==== Document excerpt

As for video, it impacts one of the most used engagement metrics greatly – time on page. But even with SERP snippets removed for nearly all sites, Google strongly favors pages with video content because of the better user experience.
Some readers are more logical, some more visual, and others learn in other ways. If you add images and video, you can appeal to readers who like written out words, visual learning, or even audio learning. And guess what…that will help you engage a larger share of your target audience.
Know How You Will Promote It
You’ve likely heard it before – half of your success with any piece of content is in how you promote it. There are a range of ways to do this, and some of them will cost you money. But it doesn’t have to. Start out with the free or low cost tactics below to get the word out. If you have budget to invest, you can go for a more premium email marketing solution or content syndication strategy as explained below.

========
==== Data extracts

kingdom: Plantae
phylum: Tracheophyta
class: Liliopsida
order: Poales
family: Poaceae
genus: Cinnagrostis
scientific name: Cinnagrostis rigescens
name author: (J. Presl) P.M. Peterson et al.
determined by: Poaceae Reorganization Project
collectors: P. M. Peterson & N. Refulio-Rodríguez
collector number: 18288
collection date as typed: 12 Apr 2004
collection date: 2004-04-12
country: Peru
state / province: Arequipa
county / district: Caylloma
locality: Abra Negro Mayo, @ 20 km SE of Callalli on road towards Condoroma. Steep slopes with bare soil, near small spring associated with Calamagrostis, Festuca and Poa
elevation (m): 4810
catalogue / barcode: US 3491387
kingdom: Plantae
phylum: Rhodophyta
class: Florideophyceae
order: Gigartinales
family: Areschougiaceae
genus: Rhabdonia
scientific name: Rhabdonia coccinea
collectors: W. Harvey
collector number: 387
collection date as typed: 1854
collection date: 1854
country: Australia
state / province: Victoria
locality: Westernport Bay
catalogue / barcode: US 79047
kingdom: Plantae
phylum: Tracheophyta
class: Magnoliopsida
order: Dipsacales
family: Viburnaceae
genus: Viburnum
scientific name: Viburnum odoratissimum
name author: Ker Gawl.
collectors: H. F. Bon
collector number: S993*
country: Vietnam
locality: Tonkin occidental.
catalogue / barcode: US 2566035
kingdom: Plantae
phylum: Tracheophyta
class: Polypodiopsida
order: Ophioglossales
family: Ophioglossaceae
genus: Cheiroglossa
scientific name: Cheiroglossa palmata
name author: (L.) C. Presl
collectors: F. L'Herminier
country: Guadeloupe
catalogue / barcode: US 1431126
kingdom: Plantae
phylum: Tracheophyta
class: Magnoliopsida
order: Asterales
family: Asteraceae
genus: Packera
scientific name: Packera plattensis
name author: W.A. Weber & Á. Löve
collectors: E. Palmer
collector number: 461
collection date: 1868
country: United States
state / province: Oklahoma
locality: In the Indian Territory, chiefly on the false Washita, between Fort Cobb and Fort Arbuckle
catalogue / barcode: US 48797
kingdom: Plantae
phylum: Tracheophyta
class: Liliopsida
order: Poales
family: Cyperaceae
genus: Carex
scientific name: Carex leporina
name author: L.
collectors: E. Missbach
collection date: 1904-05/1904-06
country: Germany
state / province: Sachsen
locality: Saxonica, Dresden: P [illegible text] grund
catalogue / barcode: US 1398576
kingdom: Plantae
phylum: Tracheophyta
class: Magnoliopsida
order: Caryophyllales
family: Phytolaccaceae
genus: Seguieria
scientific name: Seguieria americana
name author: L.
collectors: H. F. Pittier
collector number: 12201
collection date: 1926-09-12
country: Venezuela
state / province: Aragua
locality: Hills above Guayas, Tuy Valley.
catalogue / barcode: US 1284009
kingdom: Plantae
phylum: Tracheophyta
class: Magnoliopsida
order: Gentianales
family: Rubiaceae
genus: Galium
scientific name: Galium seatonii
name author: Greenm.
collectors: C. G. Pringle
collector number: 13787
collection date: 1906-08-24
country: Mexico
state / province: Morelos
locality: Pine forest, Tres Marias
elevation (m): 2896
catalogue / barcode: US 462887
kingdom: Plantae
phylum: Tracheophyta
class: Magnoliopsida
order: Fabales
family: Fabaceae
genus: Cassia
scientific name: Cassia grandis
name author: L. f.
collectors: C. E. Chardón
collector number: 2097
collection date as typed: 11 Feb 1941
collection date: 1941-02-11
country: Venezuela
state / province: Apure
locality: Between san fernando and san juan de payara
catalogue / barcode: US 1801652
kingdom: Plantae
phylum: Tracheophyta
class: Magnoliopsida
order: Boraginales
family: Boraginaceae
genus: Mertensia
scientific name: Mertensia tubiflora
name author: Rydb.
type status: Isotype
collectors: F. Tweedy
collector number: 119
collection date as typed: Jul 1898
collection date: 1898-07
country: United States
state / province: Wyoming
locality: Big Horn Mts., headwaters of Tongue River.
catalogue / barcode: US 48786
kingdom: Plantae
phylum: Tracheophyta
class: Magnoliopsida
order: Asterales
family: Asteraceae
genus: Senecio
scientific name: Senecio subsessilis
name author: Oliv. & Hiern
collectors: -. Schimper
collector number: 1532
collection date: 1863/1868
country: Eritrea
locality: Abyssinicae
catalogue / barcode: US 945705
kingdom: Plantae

========

Work item: Quote the passage on content marketing word for word, starting at the words "As for video, it" and ending after the words "better user experience.". None of this data is needed for the work here.

Solution to the problem:
As for video, it impacts one of the most used engagement metrics greatly – time on page. But even with SERP snippets removed for nearly all sites, Google strongly favors pages with video content because of the better user experience.